Save and load models

HDDM models can be saved and reloaded in a separate python session. Note that you have to save the traces to file by using the db backend.

model = hddm.HDDM(data, bias=True)  # a very simple model...
model.sample(5000, burn=20, dbname='traces.db', db='pickle')
model.save('mymodel')

Now assume that you start a new python session, after the chain started above is completed.

model = hddm.load('mymodel')

HDDM uses the pickle module to save and load models.

Compare parameters to other papers

A lot of people are very used to the parameters that come from Ratcliff’s assumption, which is that the noise coefficient is 0.1, rather than 1. That noise parameter is a “scaling parameter”, meaning that you just need to multiply HDDM’s estimates of drift, starting point, and threshold (as well as variabilities in these parameters) by 0.1, and you get estimates that are commensurate with most of the parameter estimates in the literature.
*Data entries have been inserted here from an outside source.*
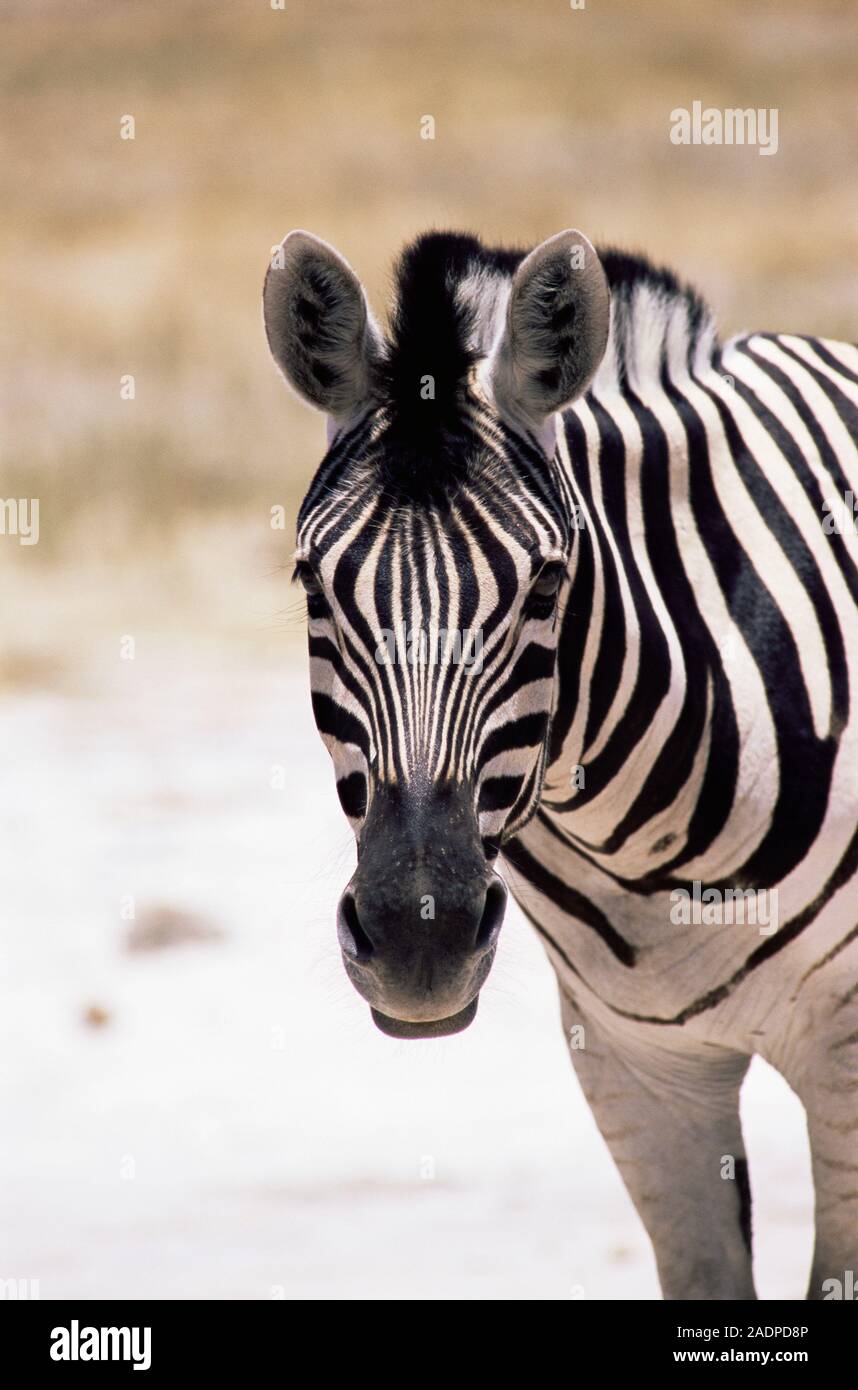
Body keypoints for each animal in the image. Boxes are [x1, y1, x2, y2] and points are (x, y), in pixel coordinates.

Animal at [262, 226, 858, 1300]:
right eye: (313, 585)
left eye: (546, 584)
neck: (656, 851)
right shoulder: (636, 1067)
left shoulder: (845, 1058)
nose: (418, 946)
Ratcliff et al. mention that you can scale all the DDM parameters in that way and you thereby get identical choice probabilities and RTs in several papers, such as Ratcliff & Tuerlinckx, 2002.

Moreover, the z parameter in HDDM is relative to a (i.e. it ranges from 0 to 1). Ratcliff usually reports z as an absolute value (i.e. it ranges from 0 to a). To transform HDDM z to Ratcliff’s notation use a*z.

Hypothesis testing

Since HDDM uses Bayesian estimation it is straight forward to analyze the posterior directly for hypothesis testing. You can directly work with the posterior and ask statistically meaningful questions. For example, assume you two conditions for drift-rate:

v_Win, v_Neutral= m.nodes_db.node[['v(Win)', 'v(Neutral)']]
print "P_v(Win > Neutral) = ", (v_Win.trace() > v_Neutral.trace()).mean()

Would give you the probability that the drift-rate in the Win condition is higher than in the Neutral condition.

Note that it is wrong to just input the subject parameters of a hierarchical into a frequentist test like the T-test. The hierarchical model violates the independence assumption.

There are some excellent books on Bayesian data analysis for cognitive science, e.g. Lee & Wagenmakers and Kruschke, or see the BEST paper for a single journal article comparing Bayesian estimation to the t-test.